Chose certaine, le programme souverainiste, que plusieurs nouveaux députés, dont Jean-François Lisée, voulaient mettre de l'avant, vient de prendre tout un coup de frein. Gouvernement minoritaire avec autour de 33% des voix (l'un ses deux pires scores depuis 1976), le PQ n'est pas en position pour forcer le jeu. Il prend le pouvoir, certes, mais il perd 2% par rapport à son score de 2008. On ne peut pas parler d'engouement.

En fait, c'est tout le programme du PQ, du moins, ses engagements les plus controversés (loi 101, abolition de la loi 78, gel des droits de scolarité) qui se retrouvent dans les limbes d'un gouvernement minoritaire. Quant aux référendums d'initiative populaire, ils deviennent maintenant plus théoriques que jamais...

Par ailleurs, Pauline Marois pourra difficilement engager l'affrontement avec le gouvernement de Stephen Harper, qui, lui, doit beaucoup apprécier le résultat du scrutin. Le gouvernement libéral ontarien est minoritaire, celui du PQ au Québec aussi... Les affaires de M. Harper vont plutôt bien.

Mme Marois est-elle bien en selle? Pour le moment, oui. Elle est première ministre et on ne dégomme pas un premier ministre en fonction si facilement. Mais au PQ, le chef est toujours un peu en danger et certains souverainistes «pressés» n'apprécieront pas de devoir remettre l'option au frigo.

Combien de temps pourra survivre ce Marois minoritaire? La moyenne de vie d'un gouvernement minoritaire est de 18 à 24 mois.

Logiquement, aucun parti n'aura intérêt à replonger en campagne trop rapidement. Les libéraux devront vraisemblablement se trouver un nouveau chef et, avec cette surprenante récolte de députés, voudront peut-être s'accrocher à l'opposition officielle. D'autant plus que la commission Charbonneau pourrait faire mal au PLQ, qui aura probablement le réflexe de baisser la tête en attendant que ça passe.

Pour le PLQ, c'est la fin de l'ère Charest et le début d'une période de reconstruction. Il s'en est bien tiré hier, somme toute, mais rappelons tout de même que ce parti, mené par le même homme, a gagné une majorité il y a quatre ans avec 42% des voix.

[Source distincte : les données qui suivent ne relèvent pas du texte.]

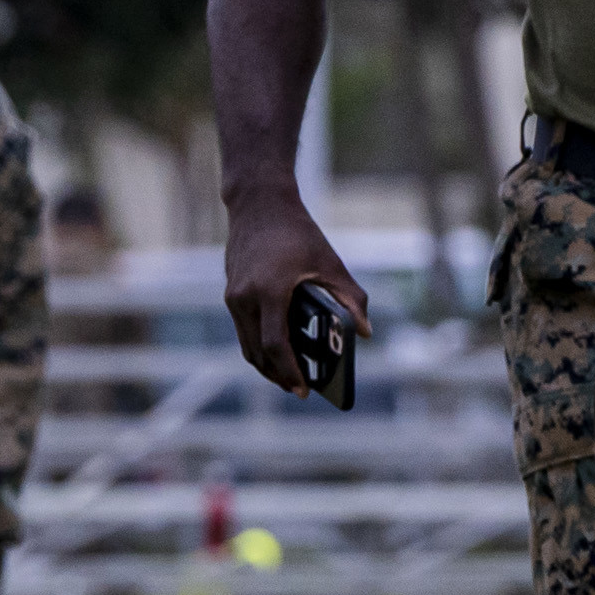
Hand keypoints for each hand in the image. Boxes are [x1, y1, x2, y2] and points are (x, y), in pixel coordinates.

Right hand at [224, 189, 367, 396]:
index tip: (305, 389)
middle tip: (301, 390)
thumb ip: (350, 298)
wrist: (258, 203)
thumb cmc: (297, 231)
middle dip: (279, 376)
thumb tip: (364, 332)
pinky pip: (243, 331)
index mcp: (270, 291)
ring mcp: (233, 297)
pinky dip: (259, 346)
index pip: (276, 345)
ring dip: (267, 365)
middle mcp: (245, 298)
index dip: (290, 371)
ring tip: (290, 377)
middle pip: (258, 354)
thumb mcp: (330, 263)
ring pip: (247, 346)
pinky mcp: (230, 294)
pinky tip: (279, 351)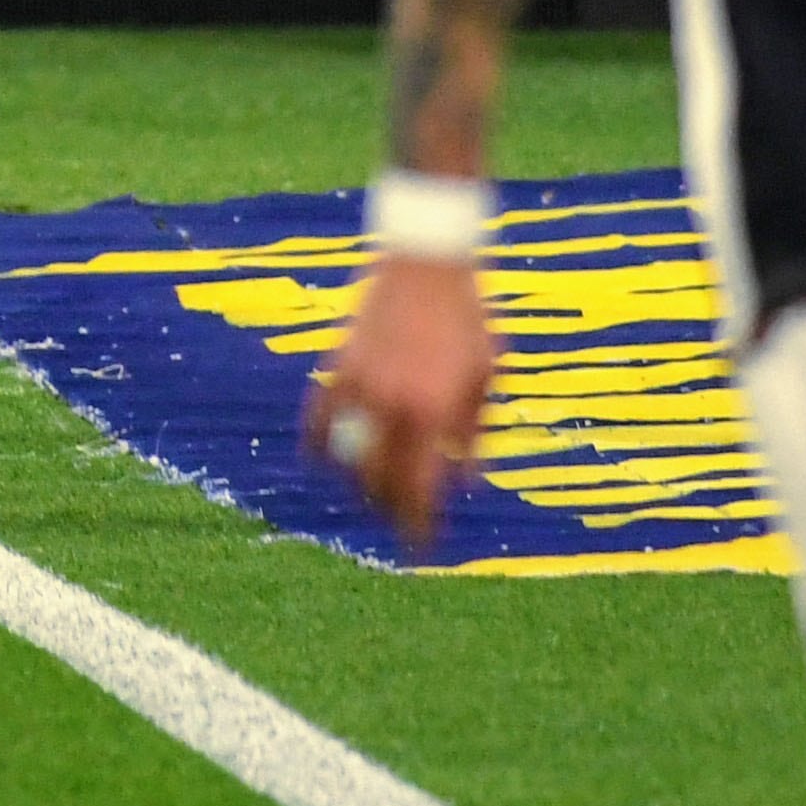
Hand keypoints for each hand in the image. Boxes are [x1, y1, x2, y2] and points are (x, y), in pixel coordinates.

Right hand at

La suite du jeu est entre les mains de la CAQ, qui, théoriquement, détient la balance du pouvoir. François Legault a répété en fin de campagne qu'il ne serait pas «patient», ni au pouvoir, ni dans l'opposition, mais on ne peut pas dire qu'il a reçu des Québécois le mandat de brasser la cage au plus vite à Québec. Deuxième en 2007, à quelques sièges du pouvoir, l'ADQ était en bien meilleure position pour pousser le gouvernement minoritaire dans ses derniers retranchements, ce que Mario Dumont n'avait pourtant pas réussi.

Que fera François Legault? Et Jacques Duchesneau? Rongeront-ils leur frein? Feront-ils le constat que leur plan de grand ménage a échoué? Tant que les libéraux voudront bien faire survivre le PQ minoritaire, la CAQ pourra s'opposer en défendant ses idées, mais on est tout de même loin de ce dont rêvait François Legault en revenant en politique active.

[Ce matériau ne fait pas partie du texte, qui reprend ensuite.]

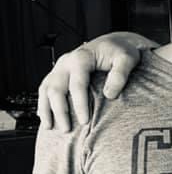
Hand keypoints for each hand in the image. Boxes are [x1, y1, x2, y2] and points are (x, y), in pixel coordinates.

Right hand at [37, 31, 155, 131]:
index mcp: (81, 58)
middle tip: (67, 129)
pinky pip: (45, 89)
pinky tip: (44, 117)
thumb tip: (109, 94)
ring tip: (49, 127)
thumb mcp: (127, 59)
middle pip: (56, 88)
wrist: (111, 44)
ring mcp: (59, 68)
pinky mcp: (58, 74)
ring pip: (46, 89)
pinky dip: (43, 103)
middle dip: (60, 111)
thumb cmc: (120, 52)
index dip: (80, 104)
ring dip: (46, 109)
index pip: (77, 84)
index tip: (85, 121)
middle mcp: (66, 62)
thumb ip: (120, 74)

Un mot sur Québec solidaire, qui a réussi à faire élire Françoise David dans Gouin. Les gens de Gouin se sont fait plaisir, mais je pense qu'ils ont aussi fait une fleur à tous les Québécois. Si elle se comporte à l'Assemblée nationale comme elle l'a fait au débat, nous entendrons une fois de temps en temps des questions différentes sur un ton bien plus respectueux.